Tragique, le discours n’est pas pour autant fataliste ni celui d’un déterminisme social. Brocka nous conduit plutôt vers la lutte politique, comme dans une scène célèbre, lorsque Julio rejoindre une manifestation ouvrière où l’on scande des slogans anti capitalistes avant de chanter l’Internationale. Bravant l’autorité de la loi martiale, Manille, dans les griffes du néant porte aussi la mémoire d’un contexte où s’organisait le mouvement ouvrier sous la forte influence du Parti Communiste Philippin (CCP) rétabli en 1968. C’est ainsi que, quelques mois après la sortie du film, en juillet 1975, le pays fut bouleversé par la première grève sous la dictature, mobilisant à Manille plus de 800 ouvriers de la distillerie de la Tondeña : la « grève de La Tondeña a permis de casser la terreur de la loi martiale et de défier l’interdiction de manifester de la dictature de Marcos.

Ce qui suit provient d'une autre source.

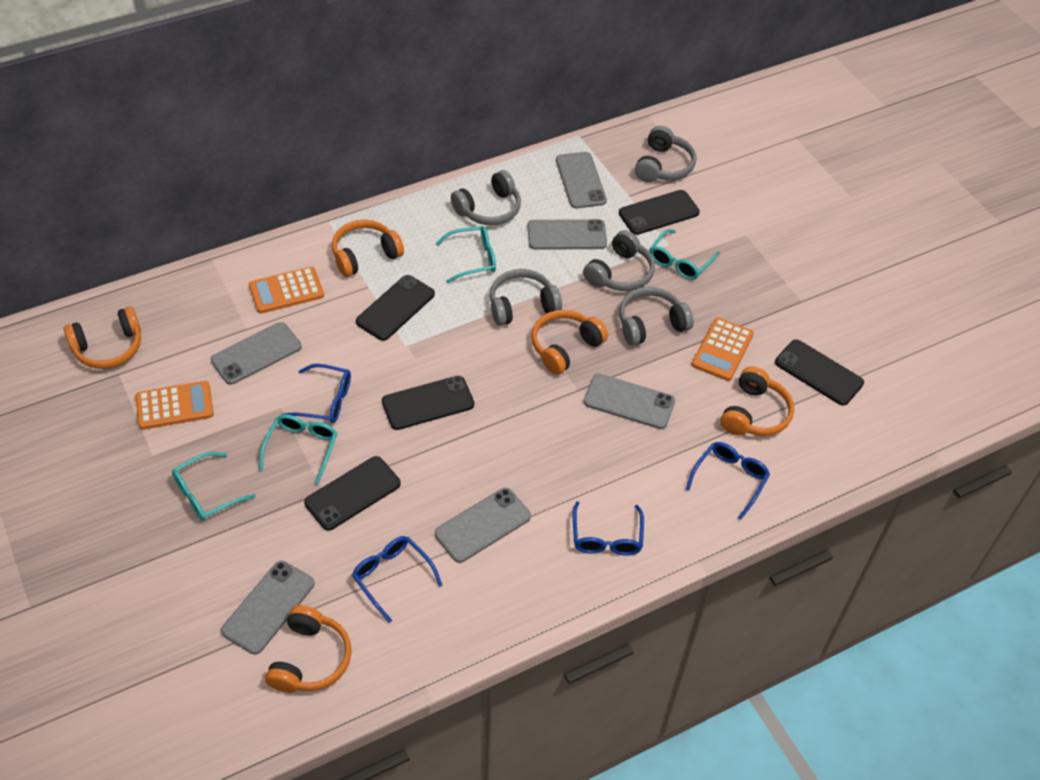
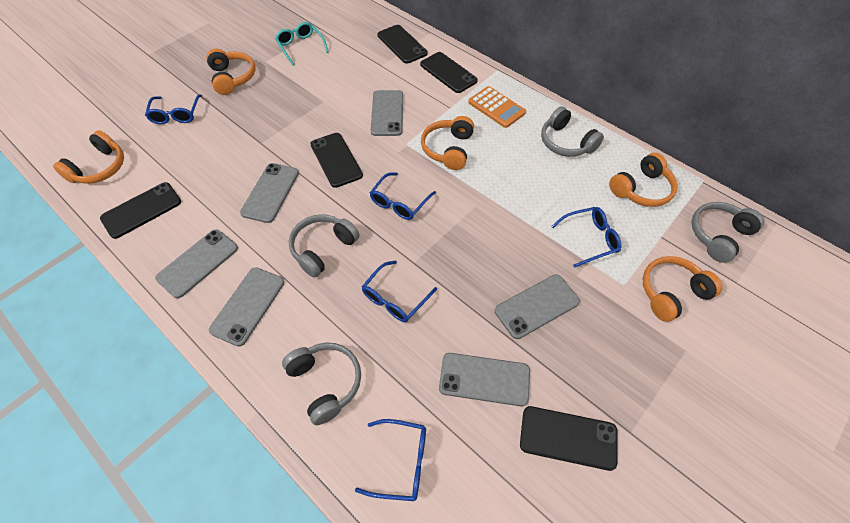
blue glasses: 4 -> 5
grey headphones: 5 -> 4
orange calculator: 3 -> 1
turquoise glasses: 4 -> 1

Après la lutte victorieuse et pionnière de La Tondeña, une grève a balayé la métropole de Manille et le mouvement militant des travailleurs a refait surface malgré une répression de masse » affirmait René Matgubo, militant syndical et chef de l’actuel Parti des Travailleurs (Partido Menggagawa), à l’occasion de la commémoration du 40ème anniversaire de la grève.

« Quand vous regardez Manille, vous êtes brûlés par une flamme qui ne s’éteint jamais », a déclaré le réalisateur cinéphile Pierre Rissient, présentant le film à Cannes Classic 2013. Une flamme qui fait vivre les mémoires d’une époque tumultueuse aux Philippines, dont les nombreuses exactions commises – tant par la dictature que par le parti communiste – restent un sujet politiquement brûlant. Cela d’autant plus sous le gouvernement Duterte. Fin novembre 2016, le pays a été traversé par de fortes manifestations, en réaction contre l’enterrement de Marcos dans le prestigieux cimetière du Libingan ng mga Bayani, faisant de l’ex-dictateur un héros national. Mais aussi, la « flamme » qui jaillit de Manille va au delà d’un pays, au delà d’un contexte. C’est là que réside sa dimension mythologique. Dans le mythe d’Orphée et Eurydice, c’est par le chant que Orphée parvient à franchir les obstacles de l’enfer pour atteindre sa belle. Composé un peu comme une partition musicale, Manille montre ici ce que peut le cinéma. Combinant matérialisme historique avec un regard profondément humain, il nous brûle d’une flamme aussi bien révolutionnaire que vitale.